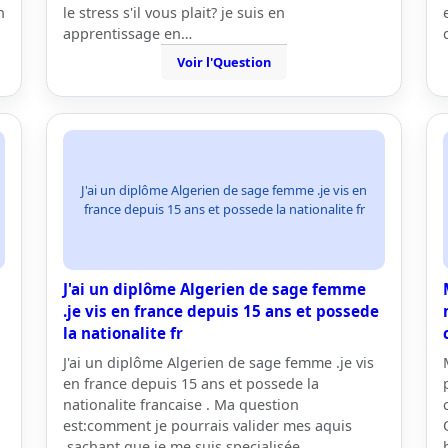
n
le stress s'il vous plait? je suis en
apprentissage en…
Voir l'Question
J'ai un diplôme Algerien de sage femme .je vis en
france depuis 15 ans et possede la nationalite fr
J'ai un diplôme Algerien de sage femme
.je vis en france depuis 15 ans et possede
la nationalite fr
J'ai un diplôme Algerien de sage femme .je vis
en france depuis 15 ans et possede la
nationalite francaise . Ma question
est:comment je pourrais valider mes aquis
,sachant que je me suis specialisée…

---

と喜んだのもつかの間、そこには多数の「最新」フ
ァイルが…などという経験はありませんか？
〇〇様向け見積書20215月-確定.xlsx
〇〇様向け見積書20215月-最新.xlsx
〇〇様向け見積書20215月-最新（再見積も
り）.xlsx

---

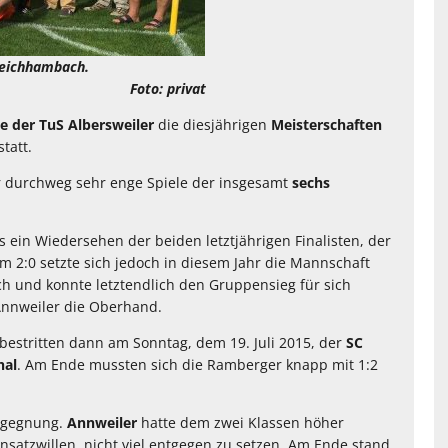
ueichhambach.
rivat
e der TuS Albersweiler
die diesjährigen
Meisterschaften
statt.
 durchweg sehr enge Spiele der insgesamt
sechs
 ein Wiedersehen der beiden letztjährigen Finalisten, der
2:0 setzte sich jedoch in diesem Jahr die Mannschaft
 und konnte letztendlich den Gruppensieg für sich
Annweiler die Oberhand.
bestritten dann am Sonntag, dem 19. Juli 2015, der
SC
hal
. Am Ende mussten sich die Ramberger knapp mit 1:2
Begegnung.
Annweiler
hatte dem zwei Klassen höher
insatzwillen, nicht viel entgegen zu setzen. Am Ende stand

---

Exercise requirements: Write out exactly the lines above between the line with "e der TuS Albersweiler" and the line with "2:0 setzte sich", inclusive, and nothing beyond them.

Solution for this problem:
e der TuS Albersweiler
die diesjährigen
Meisterschaften
statt.
 durchweg sehr enge Spiele der insgesamt
sechs
 ein Wiedersehen der beiden letztjährigen Finalisten, der
2:0 setzte sich jedoch in diesem Jahr die Mannschaft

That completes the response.